Output, without any changes, every line from the start of the rows through the line that contains "запахов - ее обеспечивает наш", inclusive.

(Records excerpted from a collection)
—————

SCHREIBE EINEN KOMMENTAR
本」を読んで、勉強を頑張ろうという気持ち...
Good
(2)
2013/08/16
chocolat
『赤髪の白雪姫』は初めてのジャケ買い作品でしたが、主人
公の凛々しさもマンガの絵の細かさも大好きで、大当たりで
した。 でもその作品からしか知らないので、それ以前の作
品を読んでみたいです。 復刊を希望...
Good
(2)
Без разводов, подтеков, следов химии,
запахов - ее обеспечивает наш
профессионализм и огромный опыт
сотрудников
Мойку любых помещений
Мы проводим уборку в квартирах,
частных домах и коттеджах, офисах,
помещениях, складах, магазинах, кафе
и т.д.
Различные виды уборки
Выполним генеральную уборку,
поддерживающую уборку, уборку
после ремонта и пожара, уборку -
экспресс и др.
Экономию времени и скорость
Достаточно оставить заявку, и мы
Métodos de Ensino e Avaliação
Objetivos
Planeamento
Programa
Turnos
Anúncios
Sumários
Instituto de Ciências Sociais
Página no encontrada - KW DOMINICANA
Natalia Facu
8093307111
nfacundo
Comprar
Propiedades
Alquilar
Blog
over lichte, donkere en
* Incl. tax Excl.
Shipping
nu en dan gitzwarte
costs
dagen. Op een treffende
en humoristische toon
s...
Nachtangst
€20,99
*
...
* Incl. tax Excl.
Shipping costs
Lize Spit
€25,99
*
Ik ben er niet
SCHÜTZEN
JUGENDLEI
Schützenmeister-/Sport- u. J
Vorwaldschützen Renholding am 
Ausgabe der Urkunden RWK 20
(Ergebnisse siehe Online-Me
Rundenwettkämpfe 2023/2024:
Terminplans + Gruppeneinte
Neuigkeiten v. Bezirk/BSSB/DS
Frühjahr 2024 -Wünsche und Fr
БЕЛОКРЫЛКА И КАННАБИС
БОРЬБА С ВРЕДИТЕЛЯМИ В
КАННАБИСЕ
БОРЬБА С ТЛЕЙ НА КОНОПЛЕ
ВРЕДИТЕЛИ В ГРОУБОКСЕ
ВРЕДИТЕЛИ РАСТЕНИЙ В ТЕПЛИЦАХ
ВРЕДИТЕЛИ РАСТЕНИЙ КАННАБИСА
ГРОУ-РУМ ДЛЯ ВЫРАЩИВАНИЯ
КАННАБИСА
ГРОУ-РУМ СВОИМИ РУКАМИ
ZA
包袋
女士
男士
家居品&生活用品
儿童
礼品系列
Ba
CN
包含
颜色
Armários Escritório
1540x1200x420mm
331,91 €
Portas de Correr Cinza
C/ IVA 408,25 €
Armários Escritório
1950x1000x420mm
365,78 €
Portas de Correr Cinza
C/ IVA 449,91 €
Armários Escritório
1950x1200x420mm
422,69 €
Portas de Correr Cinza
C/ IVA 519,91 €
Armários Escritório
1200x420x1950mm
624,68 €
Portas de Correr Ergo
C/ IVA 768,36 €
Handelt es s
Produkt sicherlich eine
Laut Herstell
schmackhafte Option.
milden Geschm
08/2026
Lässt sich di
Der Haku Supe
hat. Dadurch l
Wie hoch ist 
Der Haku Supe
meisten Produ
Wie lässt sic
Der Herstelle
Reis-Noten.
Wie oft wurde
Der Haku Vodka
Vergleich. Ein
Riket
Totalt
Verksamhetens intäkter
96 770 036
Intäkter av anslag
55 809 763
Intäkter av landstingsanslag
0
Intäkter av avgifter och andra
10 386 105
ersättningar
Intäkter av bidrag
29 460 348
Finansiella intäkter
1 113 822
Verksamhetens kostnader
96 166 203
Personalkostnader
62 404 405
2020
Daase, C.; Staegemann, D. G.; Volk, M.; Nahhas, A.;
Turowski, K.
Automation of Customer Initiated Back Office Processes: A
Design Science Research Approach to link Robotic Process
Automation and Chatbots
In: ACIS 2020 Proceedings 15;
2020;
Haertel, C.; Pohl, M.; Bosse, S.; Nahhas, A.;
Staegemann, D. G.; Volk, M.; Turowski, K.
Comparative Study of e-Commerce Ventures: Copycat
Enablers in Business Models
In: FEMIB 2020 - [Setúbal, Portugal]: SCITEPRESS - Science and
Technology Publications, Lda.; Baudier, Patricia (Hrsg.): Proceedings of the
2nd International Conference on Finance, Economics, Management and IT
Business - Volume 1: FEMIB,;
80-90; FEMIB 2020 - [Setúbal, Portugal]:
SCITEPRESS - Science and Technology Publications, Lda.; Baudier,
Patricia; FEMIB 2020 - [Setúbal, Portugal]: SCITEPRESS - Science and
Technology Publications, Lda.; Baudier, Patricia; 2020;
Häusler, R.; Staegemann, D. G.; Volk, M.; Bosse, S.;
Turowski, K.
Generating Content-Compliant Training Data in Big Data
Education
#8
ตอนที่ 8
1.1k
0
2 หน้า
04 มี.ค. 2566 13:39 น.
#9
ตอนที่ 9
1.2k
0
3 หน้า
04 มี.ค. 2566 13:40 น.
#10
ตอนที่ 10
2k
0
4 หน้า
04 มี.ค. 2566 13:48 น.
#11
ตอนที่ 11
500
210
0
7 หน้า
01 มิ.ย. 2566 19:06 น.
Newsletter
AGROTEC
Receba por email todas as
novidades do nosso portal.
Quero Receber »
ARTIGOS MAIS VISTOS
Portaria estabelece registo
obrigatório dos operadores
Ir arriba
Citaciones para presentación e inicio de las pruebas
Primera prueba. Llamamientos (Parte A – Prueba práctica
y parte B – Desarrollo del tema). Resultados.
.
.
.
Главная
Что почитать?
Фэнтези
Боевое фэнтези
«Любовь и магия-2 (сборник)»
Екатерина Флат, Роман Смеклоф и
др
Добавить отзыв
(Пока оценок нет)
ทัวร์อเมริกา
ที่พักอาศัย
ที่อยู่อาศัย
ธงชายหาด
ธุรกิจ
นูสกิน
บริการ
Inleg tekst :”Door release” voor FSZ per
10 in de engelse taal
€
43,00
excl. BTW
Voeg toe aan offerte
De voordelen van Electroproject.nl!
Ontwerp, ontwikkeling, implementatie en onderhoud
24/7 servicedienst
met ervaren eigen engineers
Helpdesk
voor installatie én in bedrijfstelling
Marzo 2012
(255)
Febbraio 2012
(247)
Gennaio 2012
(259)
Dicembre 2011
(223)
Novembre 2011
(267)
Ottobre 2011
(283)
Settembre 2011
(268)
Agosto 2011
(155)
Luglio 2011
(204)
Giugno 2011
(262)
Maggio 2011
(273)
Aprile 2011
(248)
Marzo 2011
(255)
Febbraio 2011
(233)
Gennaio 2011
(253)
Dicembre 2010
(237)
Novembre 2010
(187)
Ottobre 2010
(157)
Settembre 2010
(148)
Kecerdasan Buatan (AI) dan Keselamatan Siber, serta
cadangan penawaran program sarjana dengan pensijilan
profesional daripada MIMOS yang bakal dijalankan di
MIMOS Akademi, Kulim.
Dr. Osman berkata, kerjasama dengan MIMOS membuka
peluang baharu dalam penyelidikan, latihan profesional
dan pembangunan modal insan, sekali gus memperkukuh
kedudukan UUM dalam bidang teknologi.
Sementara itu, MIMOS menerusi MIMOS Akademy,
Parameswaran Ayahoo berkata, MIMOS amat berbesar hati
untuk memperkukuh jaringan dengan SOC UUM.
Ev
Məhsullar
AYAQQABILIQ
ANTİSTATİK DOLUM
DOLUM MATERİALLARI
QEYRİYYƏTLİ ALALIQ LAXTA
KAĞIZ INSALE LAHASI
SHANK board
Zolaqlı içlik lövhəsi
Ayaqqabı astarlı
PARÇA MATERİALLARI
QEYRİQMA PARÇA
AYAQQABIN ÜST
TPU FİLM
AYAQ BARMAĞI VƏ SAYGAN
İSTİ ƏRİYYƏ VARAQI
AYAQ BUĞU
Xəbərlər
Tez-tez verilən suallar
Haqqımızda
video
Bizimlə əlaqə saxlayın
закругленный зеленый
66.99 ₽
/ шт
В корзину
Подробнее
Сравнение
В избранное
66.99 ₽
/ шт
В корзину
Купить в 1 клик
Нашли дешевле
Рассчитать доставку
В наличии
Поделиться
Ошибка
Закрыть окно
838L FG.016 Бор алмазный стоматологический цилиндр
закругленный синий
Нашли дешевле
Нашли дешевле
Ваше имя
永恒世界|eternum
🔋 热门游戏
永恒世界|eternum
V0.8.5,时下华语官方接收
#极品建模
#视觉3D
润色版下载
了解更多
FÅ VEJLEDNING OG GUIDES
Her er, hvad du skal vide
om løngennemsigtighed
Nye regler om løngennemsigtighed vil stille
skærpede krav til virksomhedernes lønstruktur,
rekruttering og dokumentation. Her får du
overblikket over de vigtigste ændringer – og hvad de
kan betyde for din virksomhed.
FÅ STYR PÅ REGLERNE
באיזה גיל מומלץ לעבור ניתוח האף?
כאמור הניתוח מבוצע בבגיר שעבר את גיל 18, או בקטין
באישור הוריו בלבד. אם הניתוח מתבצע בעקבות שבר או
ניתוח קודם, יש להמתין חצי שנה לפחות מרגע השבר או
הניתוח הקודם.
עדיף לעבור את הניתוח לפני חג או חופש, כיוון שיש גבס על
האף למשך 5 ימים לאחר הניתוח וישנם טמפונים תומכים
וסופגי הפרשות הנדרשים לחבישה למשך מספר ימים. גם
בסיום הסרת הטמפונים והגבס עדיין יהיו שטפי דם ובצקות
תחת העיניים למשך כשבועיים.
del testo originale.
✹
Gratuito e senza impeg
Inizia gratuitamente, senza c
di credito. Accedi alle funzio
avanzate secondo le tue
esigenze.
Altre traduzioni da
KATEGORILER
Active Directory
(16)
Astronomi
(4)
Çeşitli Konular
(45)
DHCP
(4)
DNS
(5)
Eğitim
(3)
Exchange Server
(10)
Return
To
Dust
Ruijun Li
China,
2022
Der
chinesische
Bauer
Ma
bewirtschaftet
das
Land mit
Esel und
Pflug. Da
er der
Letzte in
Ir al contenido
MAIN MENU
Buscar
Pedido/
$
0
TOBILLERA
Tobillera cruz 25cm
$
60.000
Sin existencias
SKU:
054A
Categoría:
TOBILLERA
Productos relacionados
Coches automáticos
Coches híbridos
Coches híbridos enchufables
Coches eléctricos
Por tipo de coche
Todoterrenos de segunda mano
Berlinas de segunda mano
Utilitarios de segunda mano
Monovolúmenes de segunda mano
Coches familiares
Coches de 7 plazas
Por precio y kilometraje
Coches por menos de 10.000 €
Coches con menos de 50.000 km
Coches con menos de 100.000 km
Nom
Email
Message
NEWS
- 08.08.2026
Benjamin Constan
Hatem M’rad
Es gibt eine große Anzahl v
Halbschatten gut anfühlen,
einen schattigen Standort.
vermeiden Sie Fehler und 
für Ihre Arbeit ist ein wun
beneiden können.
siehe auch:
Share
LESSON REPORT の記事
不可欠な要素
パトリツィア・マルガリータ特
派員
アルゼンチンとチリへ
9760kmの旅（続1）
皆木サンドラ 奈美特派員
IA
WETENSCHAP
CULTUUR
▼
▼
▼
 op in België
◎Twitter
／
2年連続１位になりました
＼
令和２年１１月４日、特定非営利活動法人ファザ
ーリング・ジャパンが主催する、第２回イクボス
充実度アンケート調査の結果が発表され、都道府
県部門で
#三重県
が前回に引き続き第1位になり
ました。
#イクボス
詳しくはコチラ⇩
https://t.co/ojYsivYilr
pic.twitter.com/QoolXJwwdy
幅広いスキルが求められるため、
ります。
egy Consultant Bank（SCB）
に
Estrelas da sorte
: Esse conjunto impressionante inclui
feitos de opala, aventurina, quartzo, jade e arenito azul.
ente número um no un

—————

Your solution:
SCHREIBE EINEN KOMMENTAR
本」を読んで、勉強を頑張ろうという気持ち...
Good
(2)
2013/08/16
chocolat
『赤髪の白雪姫』は初めてのジャケ買い作品でしたが、主人
公の凛々しさもマンガの絵の細かさも大好きで、大当たりで
した。 でもその作品からしか知らないので、それ以前の作
品を読んでみたいです。 復刊を希望...
Good
(2)
Без разводов, подтеков, следов химии,
запахов - ее обеспечивает наш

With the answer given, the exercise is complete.